Richard Lippes, a local environmental attorney, said the state should have completed the environmental review before presenting development concepts to the public.

“They are sort of turning the process on its head,” Lippes said.

“The purpose of an environmental review is to assure that the information is in front of the decision makers before they decide on an alternative or a group of alternatives so that they know what those consequences might be.”

Dee, however, said planning remains in the conceptual stage and that it’s too early for an environmental review.

“I honestly don’t think we are putting the cart before the horse here,” he said.

The lack of an environmental review isn’t the only legal dispute.

The Outer Harbor, Times Beach and Lake Erie are too vulnerable and too important for our community to not get this right.

—Jill Jedlicka, Buffalo Niagara Riverkeeper

Lippes also maintains that the Outer Harbor already functions as a park and the Public Trust Doctrine, which prohibits most commercial and residential development on parkland unless approved by the state Legislature, therefore governs its use.

“The Public Trust Doctrine is intended to protect the public’s parkland from non-park use,” said Lippes, who is counsel for the state Sierra Club and Buffalo Niagara Riverkeeper.

Dee said development corporation attorneys have not raised this legal issue yet. Regardless, if legislative approval is required, “we will do that,” he said.

“We are not trying to short cut anything or short change anyone.”

There are unresolved financial issues as well.

Lack of financial estimates

Development corporation officials have long contended that the Outer Harbor needs residential and commercial development to make the green space economically sustainable. But they don’t have estimates to show how much the green space would cost to develop and maintain or how much tax revenue housing and commercial development would generate.

The development corporation has two firms conducting an economic analysis of its Outer Harbor concept, Dee said. He expects the analysis in a few weeks.

Despite the absence of cost and revenue figures, Dee said, “I don’t think just a park is a viable option” without supporting revenue from commercial and residential development.

Any property tax revenue generated by development at the Outer Harbor would flow to the city and county without a deal to the contrary. Development corporation officials have not formally approached the city and county about surrendering tax revenue.

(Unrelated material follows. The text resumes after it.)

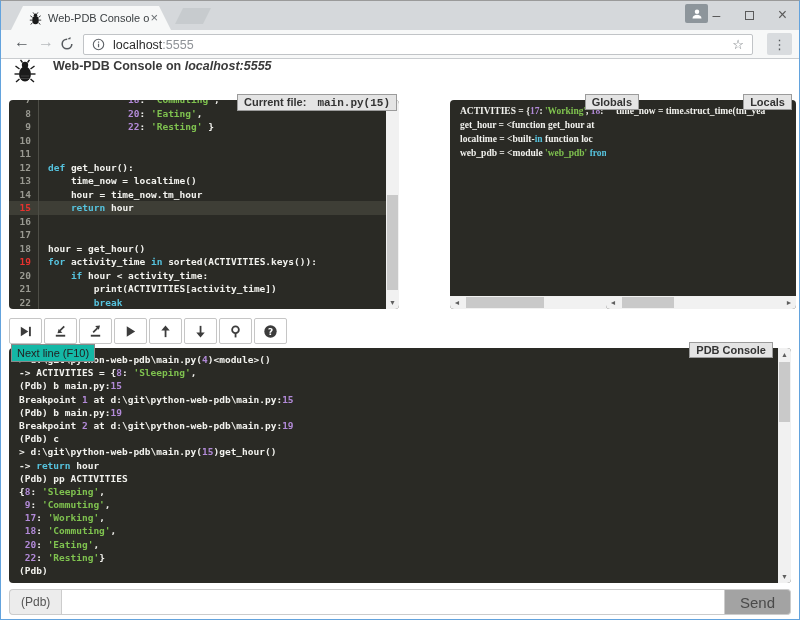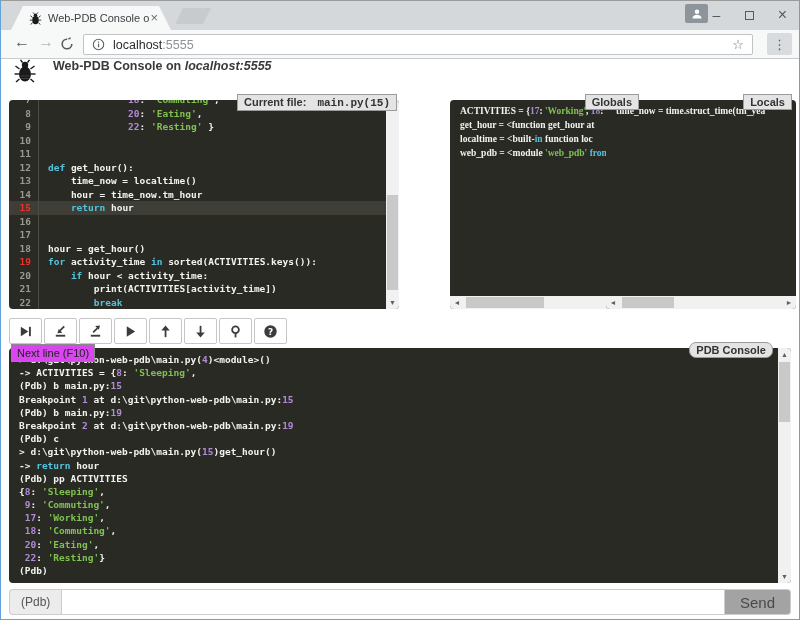"Next line (F10)" .tooltip { background: #d946ef -> #14b8a6 }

Both Gioia and Dee seem determined to move forward with an Outer Harbor blueprint sooner than later. In fact, Dee said selecting a concept by the end of this month seems “reasonable.” That timetable conflicts with what Ryan said agency officials told him in a meeting two weeks ago when they offered to delay a decision until January.

Some in the community – perhaps mindful of fateful decisions that resulted in the lamented expansion of the University at Buffalo to Amherst, building of Ralph Wilson Stadium in Orchard Park and construction of expressways that divided city parks and neighborhoods – contend more work needs to be done before a plan is selected.

“The Outer Harbor, Times Beach and Lake Erie are too vulnerable and too important for our community to not get this right,” said Jedlicka of Riverkeeper.